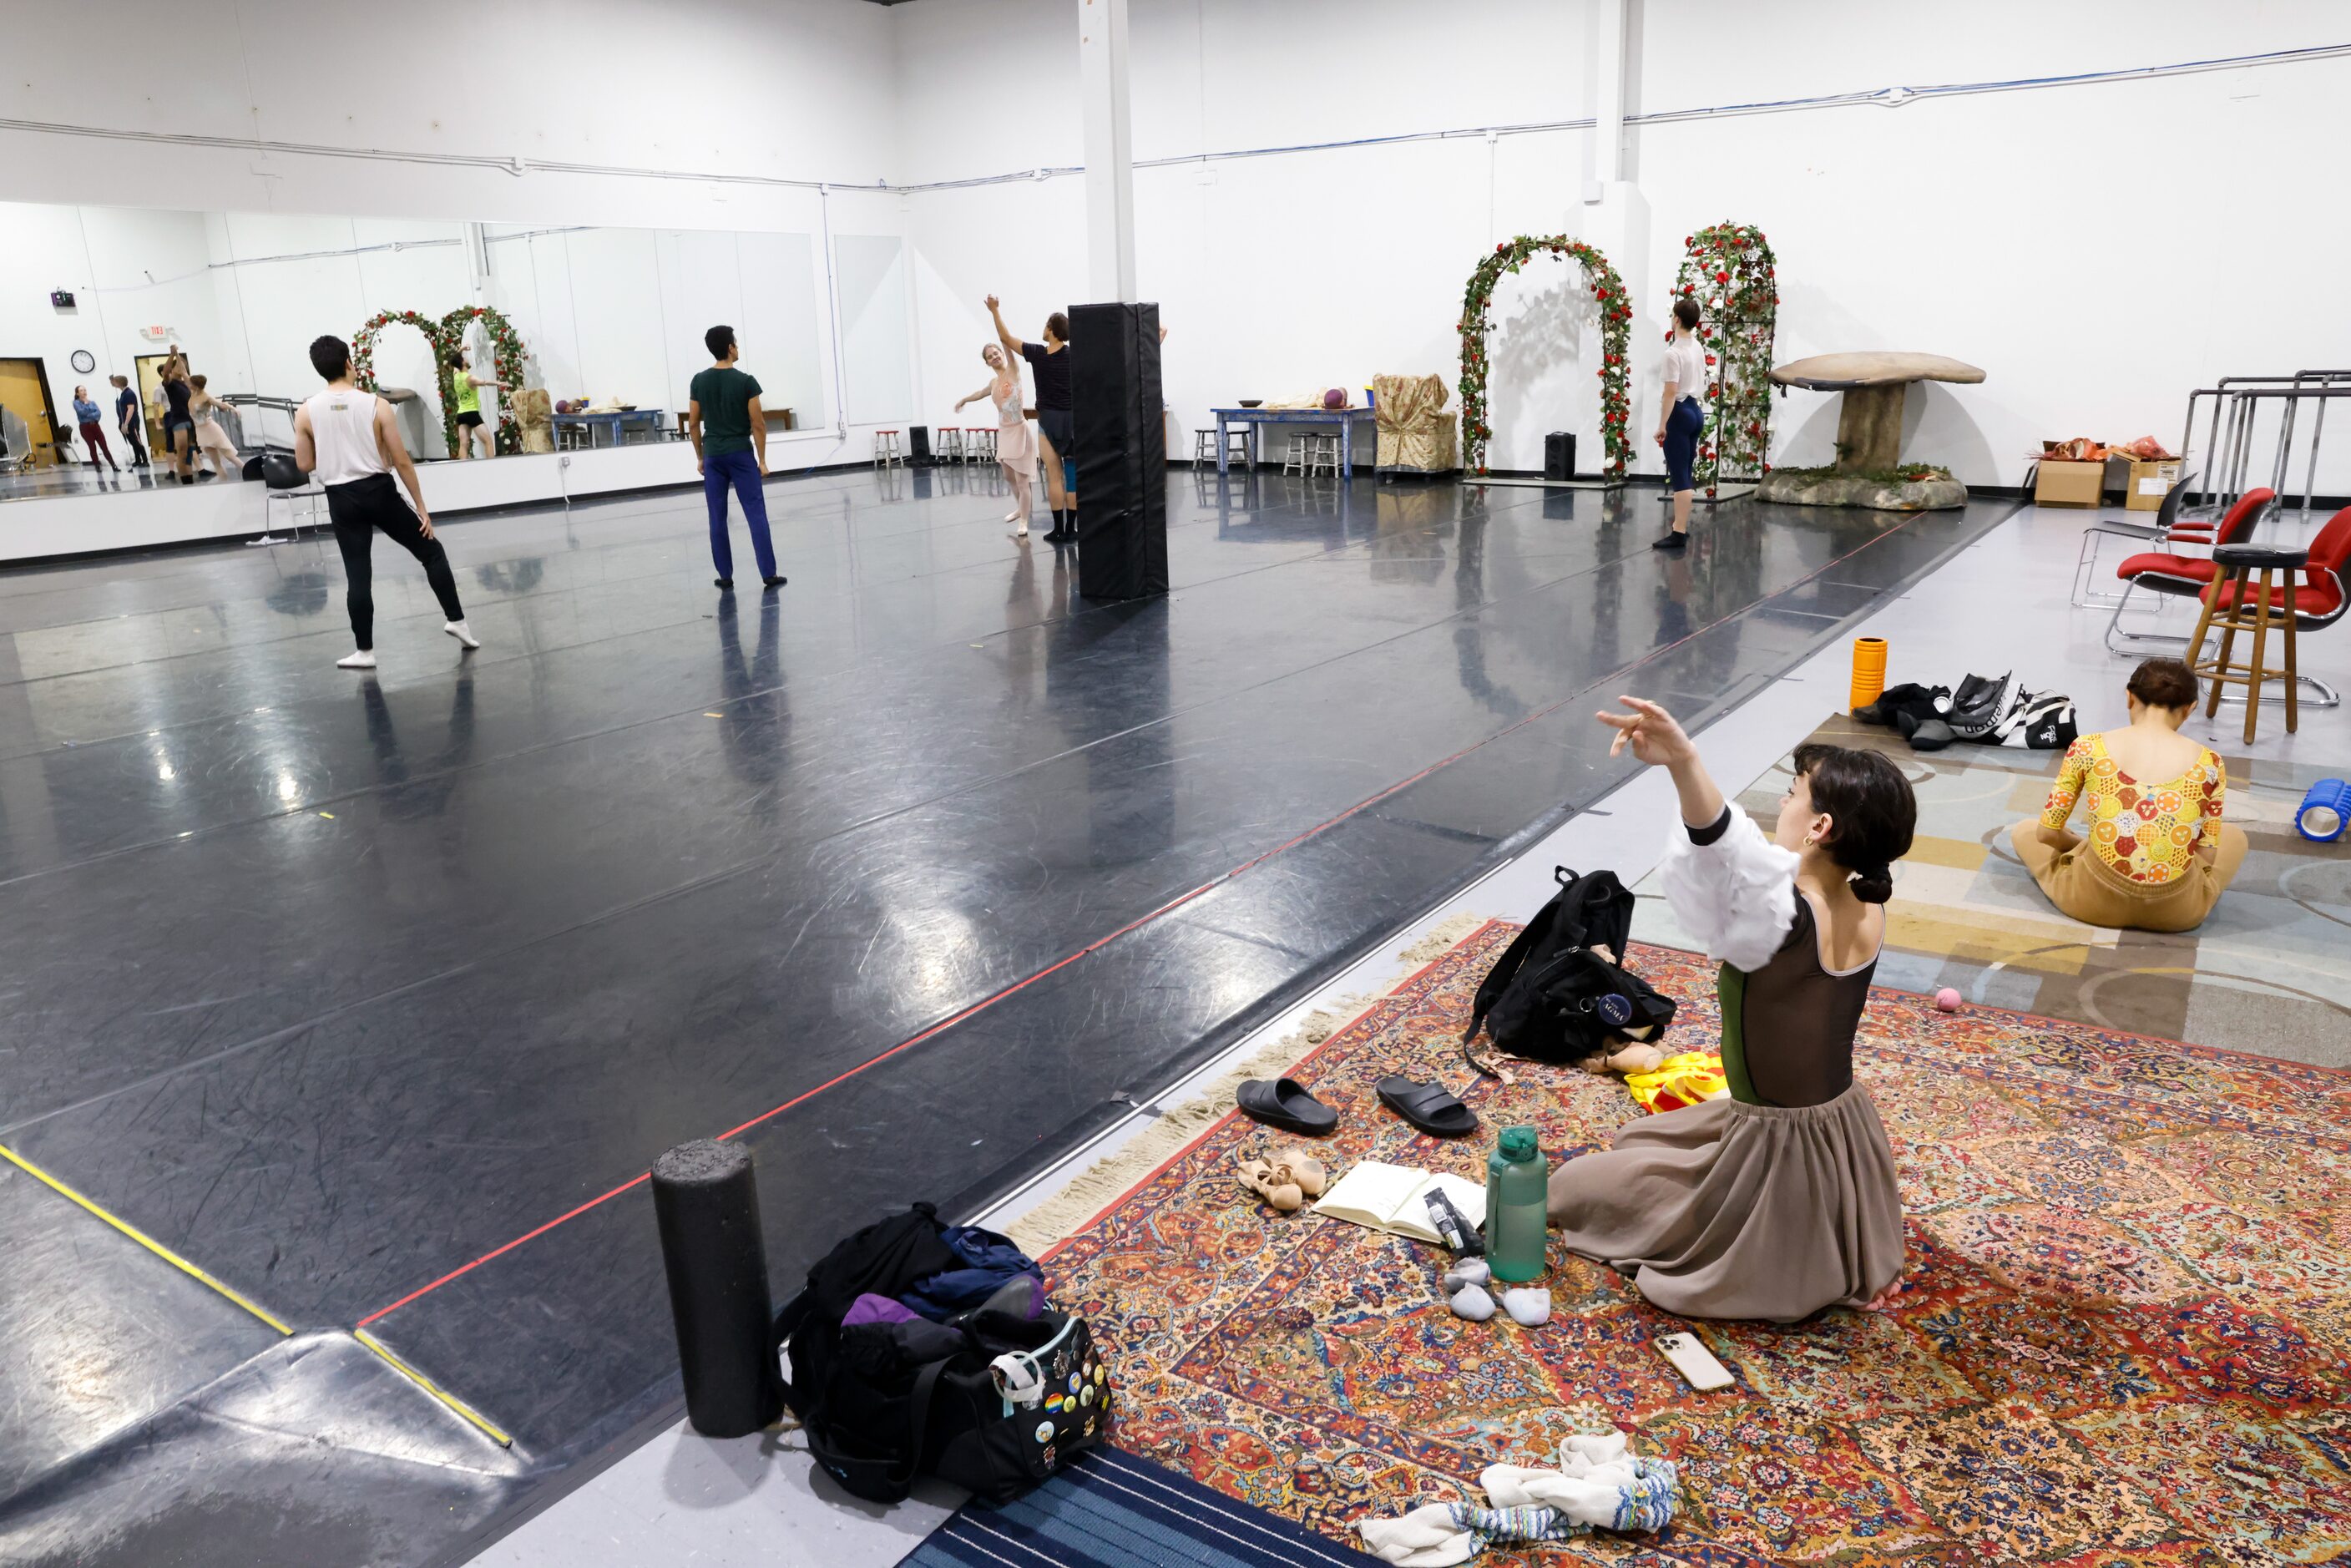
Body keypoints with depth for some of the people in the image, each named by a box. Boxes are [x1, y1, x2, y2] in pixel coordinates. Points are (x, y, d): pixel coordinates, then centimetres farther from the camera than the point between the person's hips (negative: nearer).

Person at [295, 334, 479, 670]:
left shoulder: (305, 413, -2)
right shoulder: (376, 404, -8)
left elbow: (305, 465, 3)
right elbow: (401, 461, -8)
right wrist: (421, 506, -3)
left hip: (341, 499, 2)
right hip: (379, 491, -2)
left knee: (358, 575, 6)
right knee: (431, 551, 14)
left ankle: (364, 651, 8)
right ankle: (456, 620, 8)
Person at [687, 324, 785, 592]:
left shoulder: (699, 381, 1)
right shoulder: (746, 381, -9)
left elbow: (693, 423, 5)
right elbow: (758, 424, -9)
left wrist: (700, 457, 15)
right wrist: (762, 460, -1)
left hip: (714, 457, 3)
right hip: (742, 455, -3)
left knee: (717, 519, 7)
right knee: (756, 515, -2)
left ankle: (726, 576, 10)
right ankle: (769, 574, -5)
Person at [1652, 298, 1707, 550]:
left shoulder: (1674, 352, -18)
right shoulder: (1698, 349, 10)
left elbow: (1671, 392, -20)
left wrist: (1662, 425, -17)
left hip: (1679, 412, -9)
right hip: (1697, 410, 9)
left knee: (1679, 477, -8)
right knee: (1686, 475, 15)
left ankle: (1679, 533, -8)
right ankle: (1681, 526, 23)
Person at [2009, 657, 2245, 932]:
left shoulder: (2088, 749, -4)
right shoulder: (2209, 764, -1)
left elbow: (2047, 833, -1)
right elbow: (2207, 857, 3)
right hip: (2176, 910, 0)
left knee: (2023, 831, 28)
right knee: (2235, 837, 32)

- WHAT IS EXPECTED -
In the entries above, count each line holding the word "elbow" and give that count alone.

- COMPLETED EXERCISE -
7